Last month, we (perhaps slightly cheekily) asked the question: “Can such a conservative as Kate Forbes lead the SNP?” The answer, fascinatingly, turned out to be almost.
When that piece was written, Forbes’ campaign seemed on the cusp of ending before it even got started as journalists and activists (as well as, to hear them tell it, her own SNP colleagues and Green coalition partners) discovered that not only were her Christian convictions sincerely held, but that she would not renounce them for the sake of advancing her career.
Given the narrow margin of her eventual defeat (a 52-48 per cent loss in the second round; the cursèd ratio strikes again), this probably did cost Forbes’ the keys to Bute House in the end.
But given that Yousaf was the anointed candidate of the Nationalist hierarchy, and in light of the SNP’s formidable track record for internal discipline, that she fought it as close as she did is nonetheless a remarkable result that needs interrogating.
Part of the answer surely lies in the fact that Forbes is, as an individual politician, more impressive than her victorious rival; not for nothing was she written up for years as the most impressive member of the SNP’s next generation and a likely successor to Sturgeon. Whilst there is precious little in the Scottish Government’s record for any minister to write home about, Yousaf’s record is deeply unimpressive.
But still, 52-48! Despite the huge backlash against her religious convictions. Despite the Scottish Greens threatening to pull out of their coalition. Despite Yousaf being the obvious recipient of Sturgeon’s benediction. And most bafflingly of all despite him, for all his shortcomings, being pretty obviously the best choice, at least if your priority is keeping the SNP in power.
Forbes’ proposal to shift rightwards on economic policy may well have proven better for Scotland (although Conservatives would think that). She may well have been the candidate best-placed to take the fight to Douglas Ross and try and win back the rural seats lost to the Tories over the past few years.
But the foundations of the hegemonic position the SNP secured in the wake of the 2014 referendum are progressive, at least superficially.
The party’s own electoral dominance rests on having routed Labour and captured its former heartlands in heavily-populated central Scotland; its Holyrood majority relies on separatist voters gaming the two-ballot system and electing a clutch of Greens, who have historically been happy to subordinate almost any issue to the cause of independence but not, it turns out, their social liberalism.

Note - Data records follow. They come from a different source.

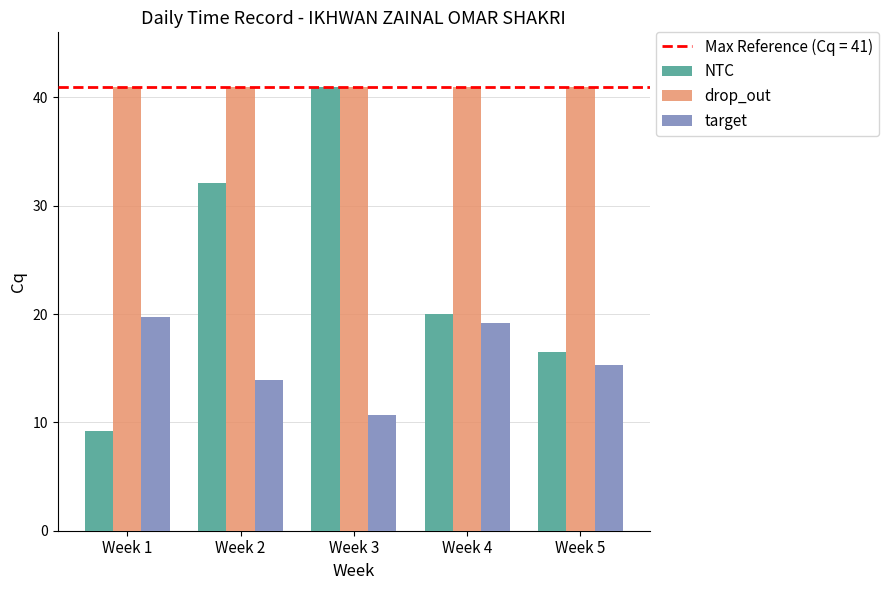

Is it true that NTC equals 4.3 at Week 5?

False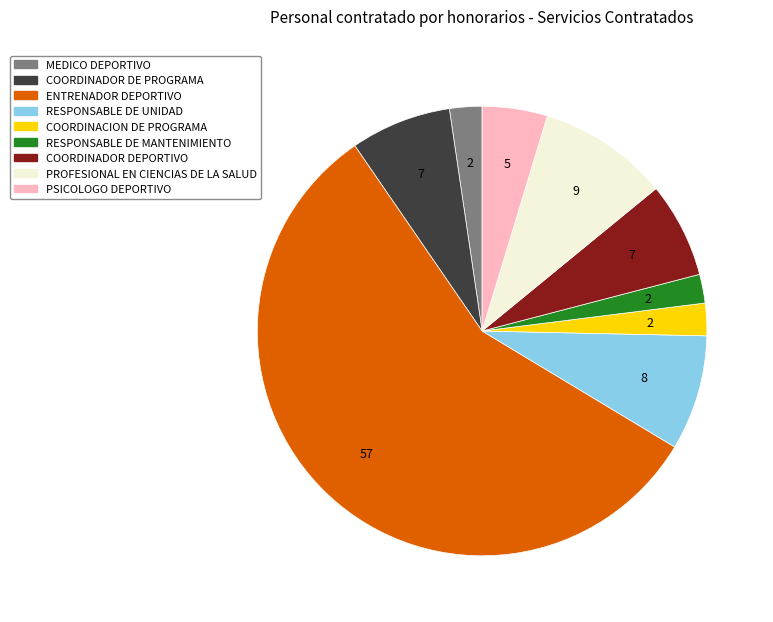

What is the largest slice in the pie chart?

ENTRENADOR DEPORTIVO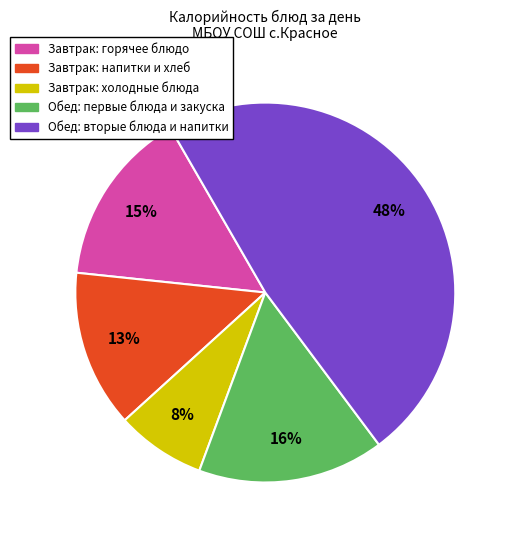

Does any single category account for the majority?

No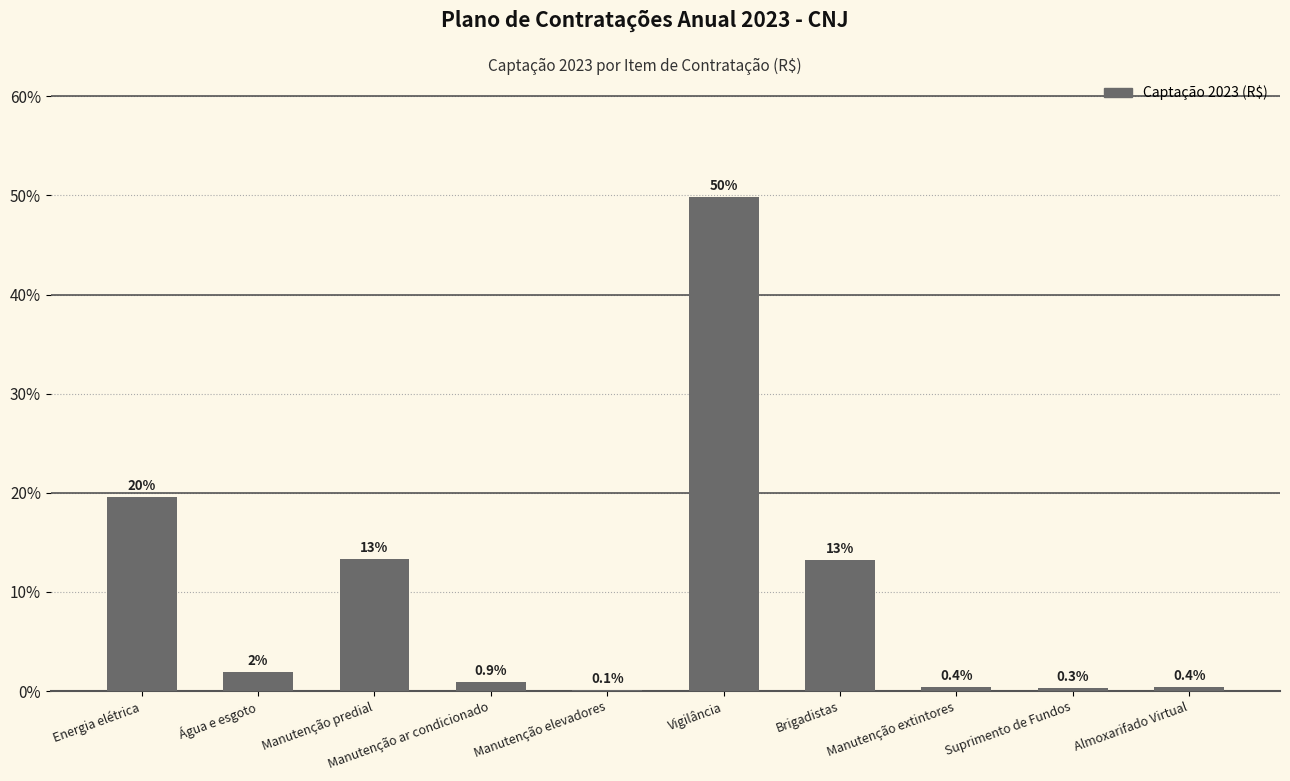

The chart shows a value of 0.3 at Suprimento de Fundos. True or false?

True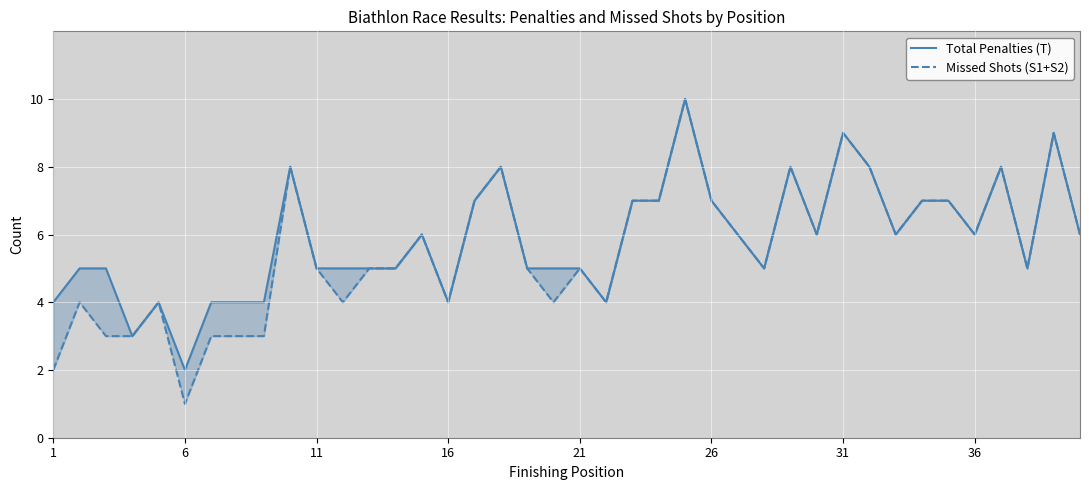

What is the lowest value of the Missed Shots (S1+S2) series?

1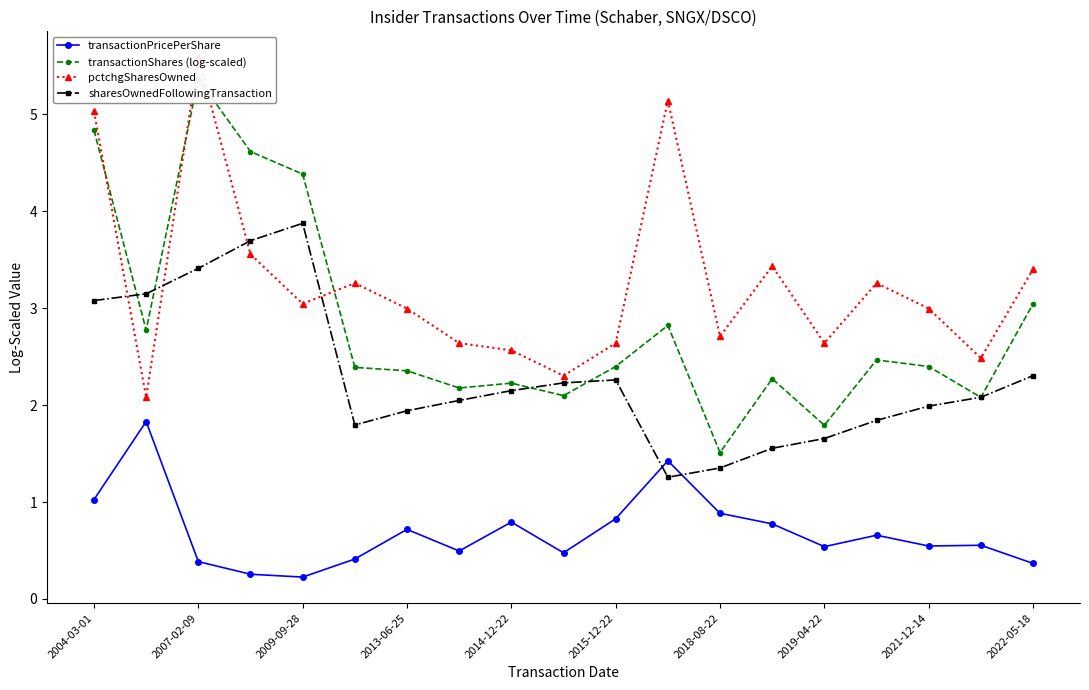

What is the lowest value of the sharesOwnedFollowingTransaction series?

1.3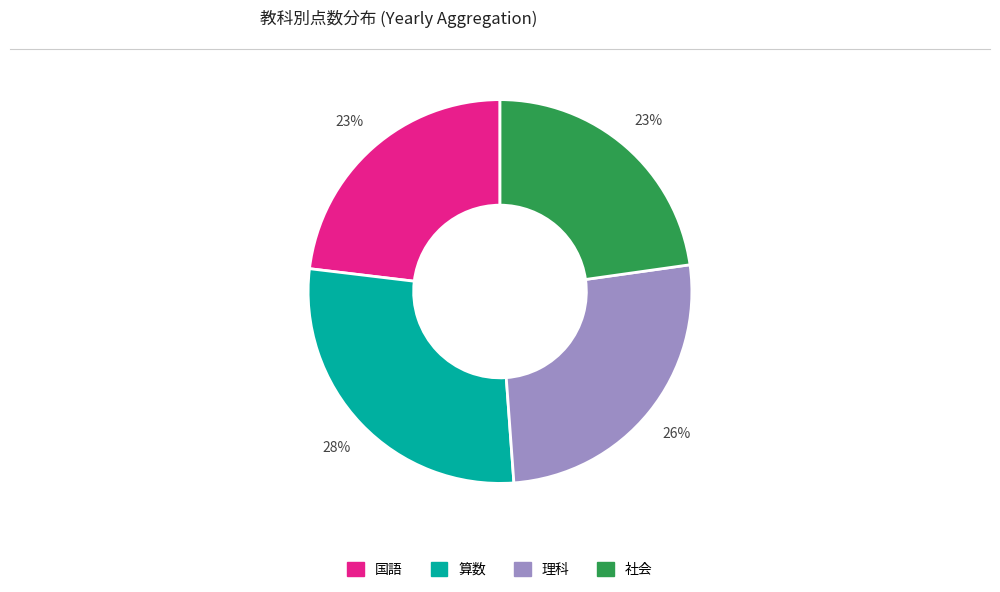

To the nearest percent, what is the difference between the largest and smallest slice percentages?

5%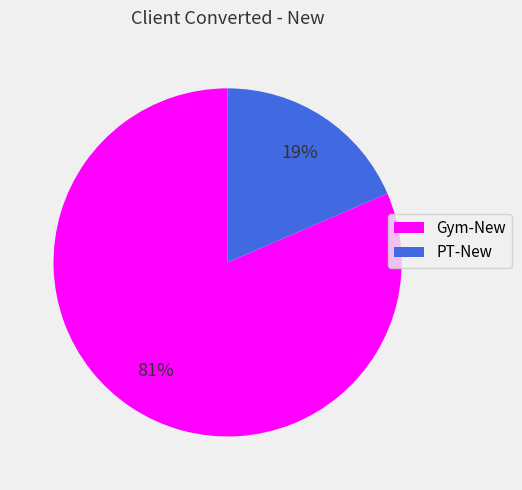

To the nearest percent, what is the combined percentage of PT-New and Gym-New?

100%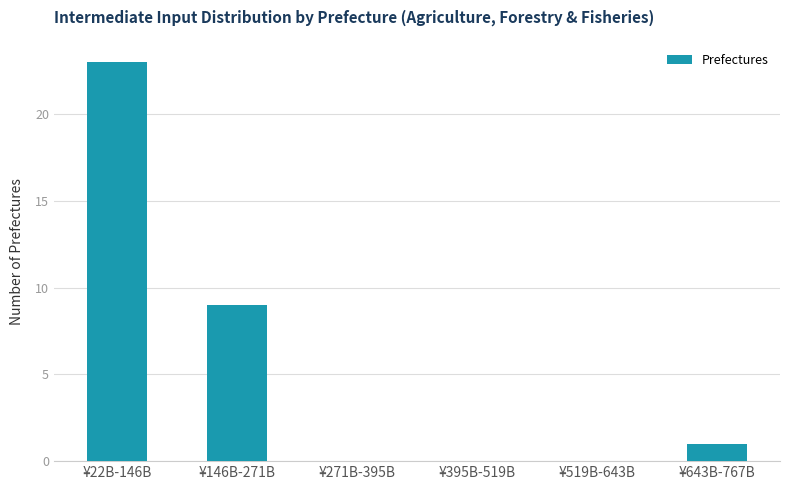

Reading right to left, transcribe all the data shown in this chart.

¥643B-767B=1	¥519B-643B=0	¥395B-519B=0	¥271B-395B=0	¥146B-271B=9	¥22B-146B=23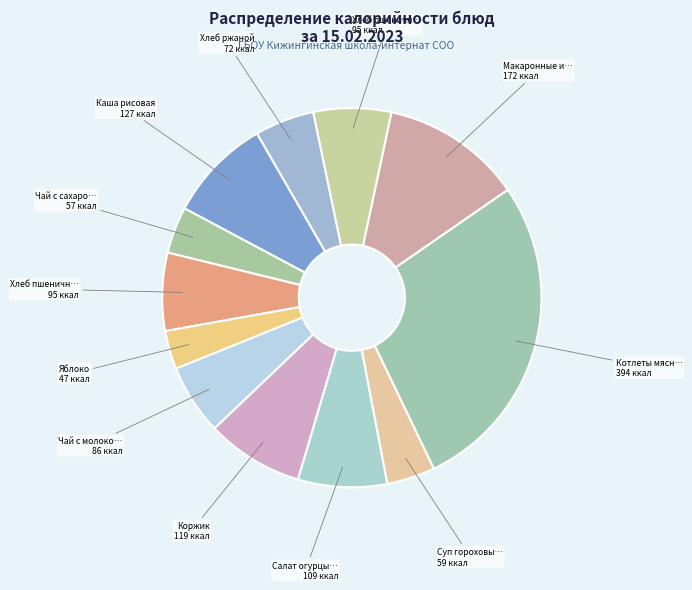

To the nearest percent, what is the average slice percentage?

8%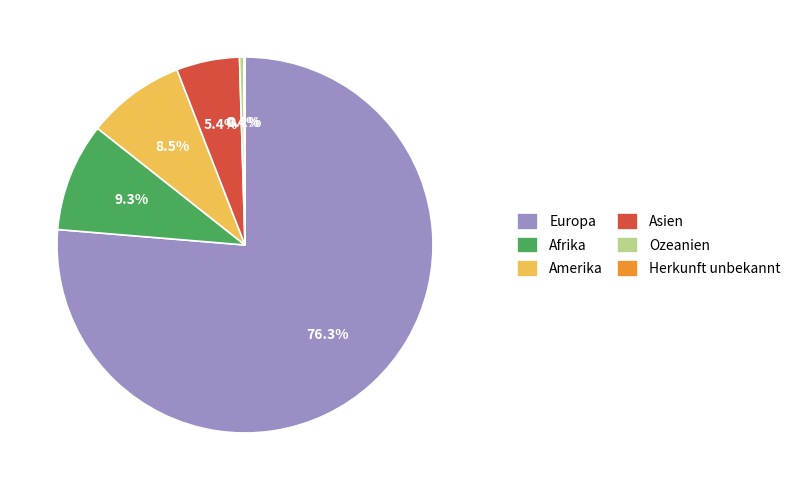

Which category has the biggest portion of the pie?

Europa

Had Forbes won, the Scottish Government would probably have lost its majority at Holyrood almost immediately, and Anas Sarwar would have been handed a huge boon in his efforts to win back left-leaning voters who have defected to the SNP.
So given all that, why did so many rank-and-file Nationalists back her?
We can probably rule out an overlooked wellspring of sympathy with her religious and social convictions; central Scotland is probably one of the few parts of the country where Protestantism lingers as a political force, true, but that section of the electorate is, er, not voting SNP.
Forbes’ genuine strengths as an individual politician, and Yousaf’s weaknesses, likely explain part of it. There may also be a much stronger Tartan Tory element amongst the wider membership than the SNP’s tightly-controlled public image under Sturgeon has led many to believe.
But another likely factor is mounting grassroots impatience with a gradualist strategy which, whilst perfectly sensible as a means of maintaining the SNP as a political force, has palpably failed to move the country closer to independence.
That failure is not just disappointing for the Nationalist leadership, it’s dangerous. The so-called Yes Movement, which was more-or-less rolled into the party after the referendum in 2014, is united by little more than support for independence.
Without the illusion that the next big push is just around the corner, this coalition starts fraying at both ends, losing both those committed to independence at all costs and those for whom it is only the supposed imminence of the struggle which allows them to overlook the Scottish Government’s record on schools, hospitals, ferries, and the rest.
This is why Sturgeon seemed to announce a new referendum campaign every year, even has her party appears to have spent the £600,000 fighting fund raised for it on another things. And each time, it was a little less plausible, which is why by the end the First Minister, a confirmed gradualist, was flirting with the idea of treating the next general election as a de facto referendum.
One thing which has been made very clear over the course of this leadership campaign is the scale of the disaffection. First, the SNP were forced to reveal that they have lost over 30,000 members, despite initially issuing stern denials to the press. Then only 70 per cent of those remaining bothered to cast their ballot, despite the stakes.
Yousaf, Sturgeon’s preferred successor, shares her gradualist instincts, and is the least likely to embark on any course that risks toppling the house of cards she bequeaths him.
But he seems to have no more idea than she how to navigate the Strait of Messina facing the Scottish Government, to resolve the tension between stubbornly immobile public opinion and an increasingly impatient base.
Unless he can find one Yousaf may end up, as did she, facing what amounts to a choice between Scylla and Charybdis, of risking it all in a mad lunge for separation or watching as the foundations of the house that Sturgeon built disintegrate beneath him.
If so, who knows. Forbes’ time may come yet. The separatist eschaton isn’t going to immanentize itself, after all.